Hi Everyone,
Here is a question for teams that fully CAD out their robot before building it: How many hours does the model take (it would be helpful to include the number of people and distribution of hours)? Can this time be decreased with more CADers?
Thanks for your time,
I have never done the entire robot in full detail myself. However, to help get a better answer, you might answer some questions. How detailed does it need to be?(down to the metal, screw, wire…?) Also, how complex is your robot? Some are much more complicated then others. A picture might help approximate difficulty and time. As far as more people making less work, I’ve not had the best experience with this. It works great if you have a specific method of doing it and work closely together. It can definitely cut back on the time if done well. If done poorly, it can take just as long because parts will need redrawn if the dimensions don’t line up or communication isn’t kept.
Yes, I am thinking full detail, enough that sheet. Metal parts will be waterjetted with holes for rivets. I am wondering about both a full FRC competition robot, and also a robot which is just a chassis with a single simple manipulator (also the chassis will be heavily based on CADs from sheet metal teams).

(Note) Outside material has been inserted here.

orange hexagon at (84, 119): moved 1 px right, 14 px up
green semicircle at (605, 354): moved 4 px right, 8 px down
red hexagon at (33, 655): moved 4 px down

I have done the complete CAD for the past 2 years. I have to tell you, it takes a lot of work. I suggest spending preseason teaching 2 to 3 other team members who you trust how to use Autodesk Inventor, so that they will be prepared for season. The way I generally do it is CAD everything needed for waterjet cutting/ manufacturing. We send all of this out as soon as possible (end of 2nd week to beginning of 3rd). This tends to require about 25 hours of work. It includes the assembly, all part files, file structure, part drawings (most important aspect of CAD. Make sure you are really good at these). This starts with a chassis, btw.

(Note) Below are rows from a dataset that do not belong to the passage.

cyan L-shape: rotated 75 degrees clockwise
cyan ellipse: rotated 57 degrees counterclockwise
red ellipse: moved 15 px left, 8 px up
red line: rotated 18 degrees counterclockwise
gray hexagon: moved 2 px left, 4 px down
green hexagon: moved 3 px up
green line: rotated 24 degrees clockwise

After we meet our deadline, I begin to CAD everything else. First comes E Boards, with all of the modules on them. Then comes chain, wheels, pneumatic hardware, part coloring (I can get obsessive with that). Eventually I will do the pneumatic runs, and last the E Wiring (which I only do an overview of. Theres no reason to get meticulous there).
All in all, I would say that CAD takes upwards of 100 hours, if you wish to do EVERYTHING, and prepare a submission to the Excellence in Design Award. You’ll see this year’s CAD below, for reference.

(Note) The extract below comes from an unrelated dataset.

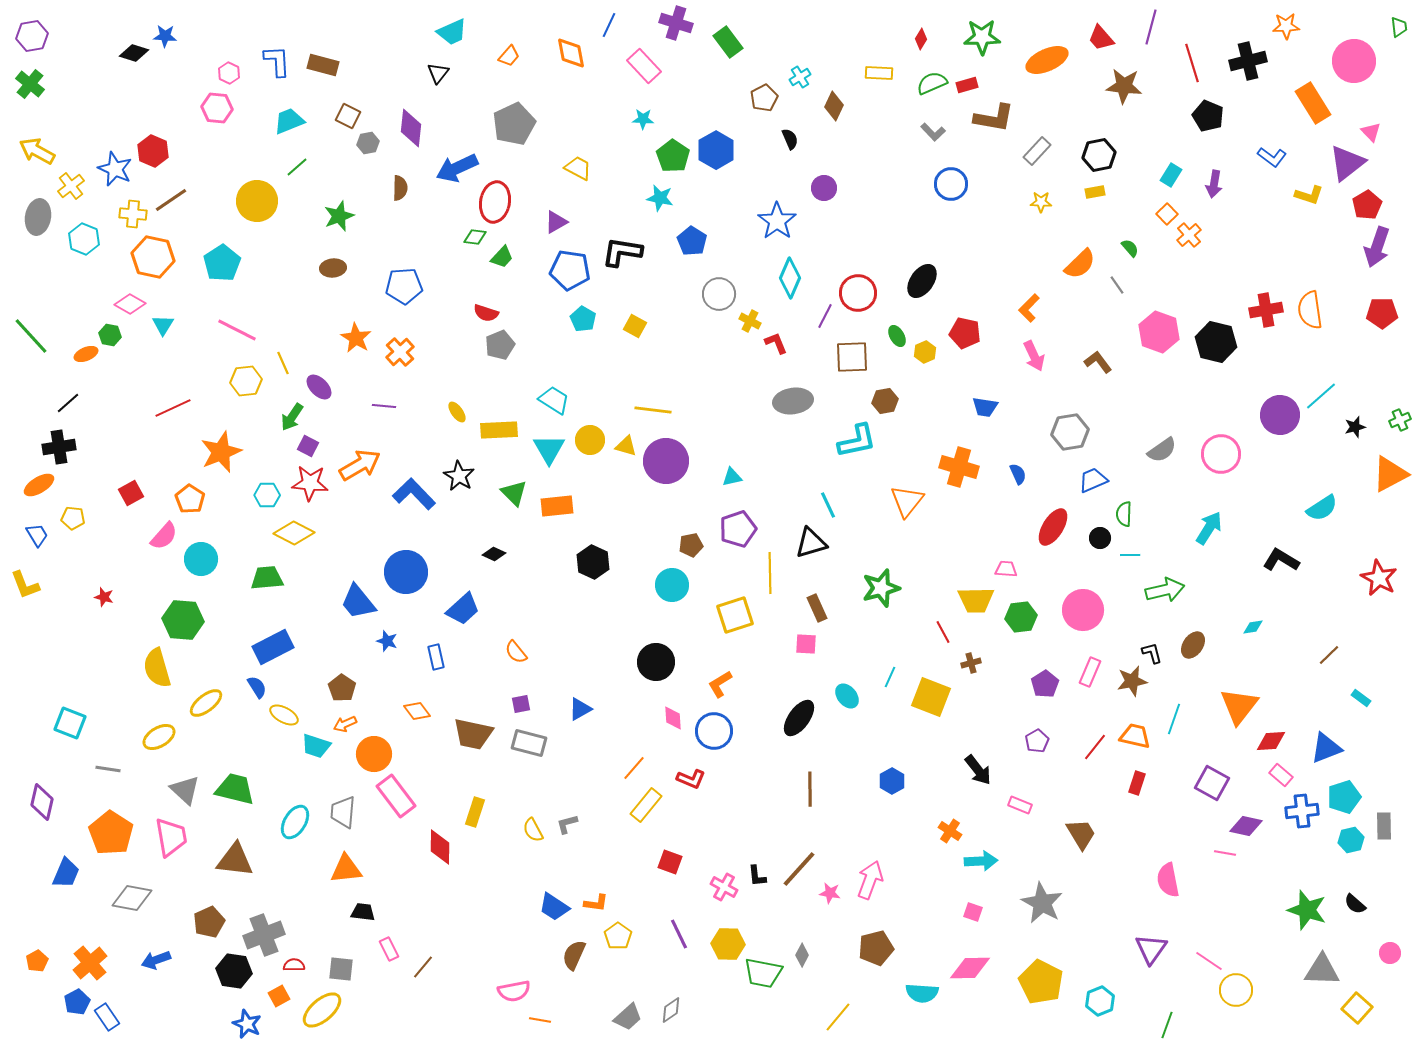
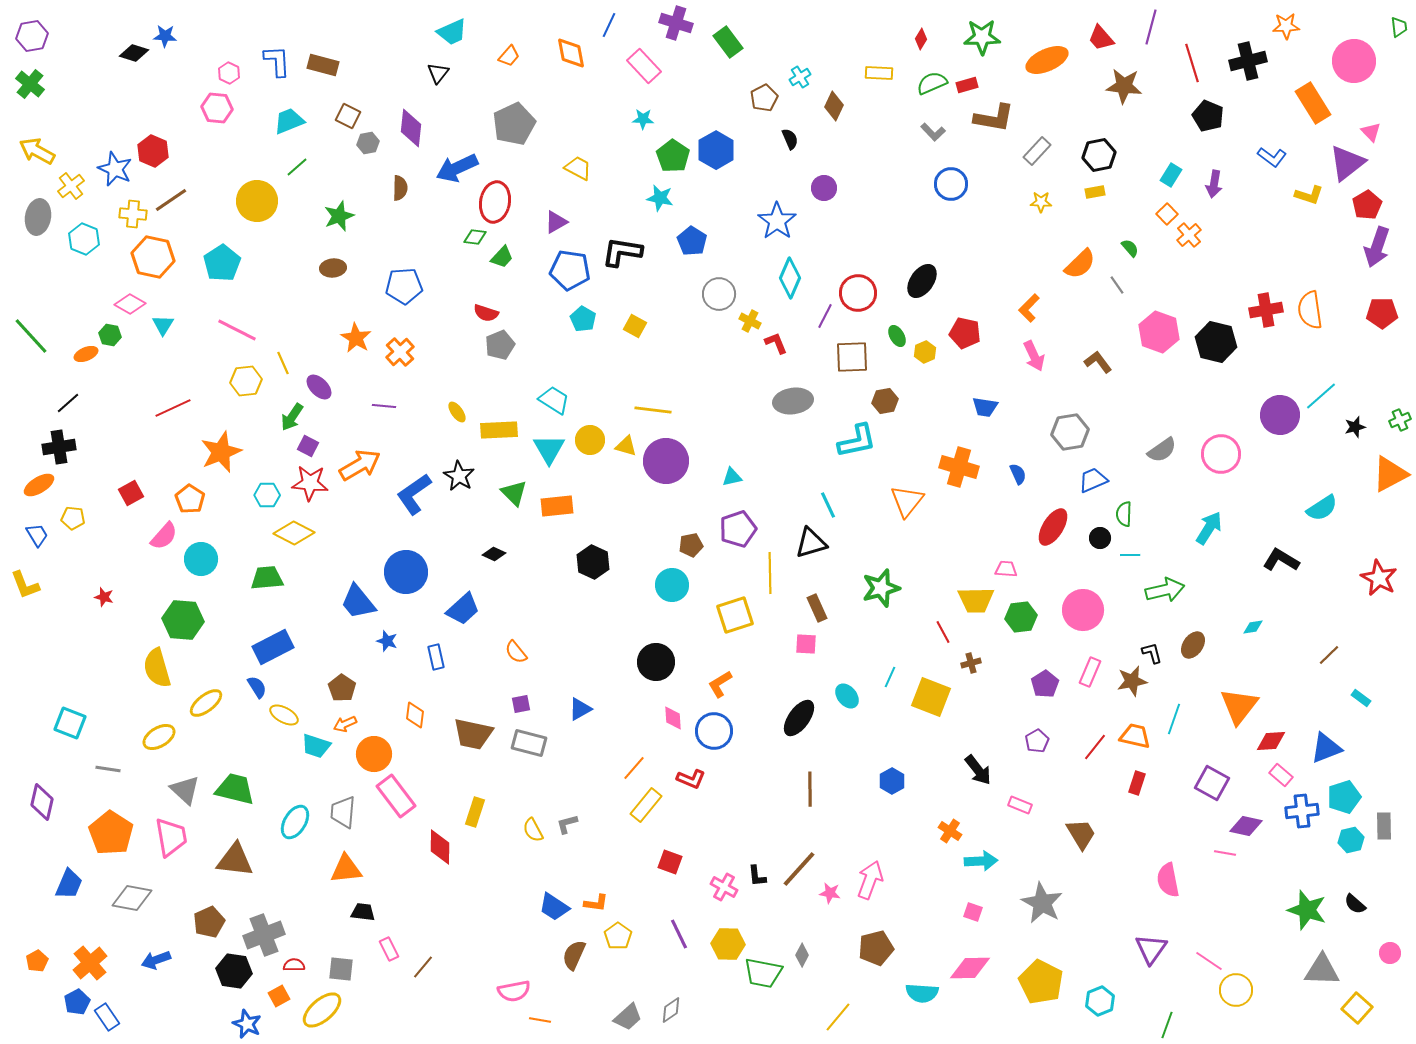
blue L-shape at (414, 494): rotated 81 degrees counterclockwise
orange diamond at (417, 711): moved 2 px left, 4 px down; rotated 44 degrees clockwise
blue trapezoid at (66, 873): moved 3 px right, 11 px down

http://img607.imageshack.us/img607/1705/team1515.png](http://imageshack.us/photo/my-images/607/team1515.png/)
If you know your CAD software really well and already have a design with zero issues memorized, you can probably model it in a day or two. However this is rarely the case in reality, as the reason to use CAD is to find problems and fix them before spending money making physical prototypes. So the time it takes to model the robot is proportional to exactly how much you design everything ahead of time and fix problems.
On 228, we only model what we need to build the robot, which is primarily everything mechanical (and large control system components for mounting locations and weight/volume considerations). Adding screws, wiring, pneumatics tubing, etc. doesn’t necessarily help us, is very time consuming, and in an assembly already with several hundred parts, adding these really start to bog down your computer.
Instead, what we do is assign a part number (such as 11-DRV-012) to every custom or modified part on our robot, draw up a 2D machine drawing for said part, and either send that (along with the CAD model) to our machine shop sponsors or print it out tobe machined on the manual mill or lathe in our shop. We then put all of these part drawings into a binder, which theoretically could be used to build an exact clone of our robot.
Here’s the CAD model of our 2011 robot. This was probably about 80-120 man-hours of work, with the average probably around 4-6 man-hours of work a day for the first three or four weeks.
Adding more people can help or can hinder (it all depends on communication and organization); you will need a robust revision control scheme to keep all changes to the CAD models updated and propagated to other group members. Things being designed in parallel also need careful attention paid to interfaces between the subsystems, and making sure they do not try to occupy the same space, and that the still work as a system.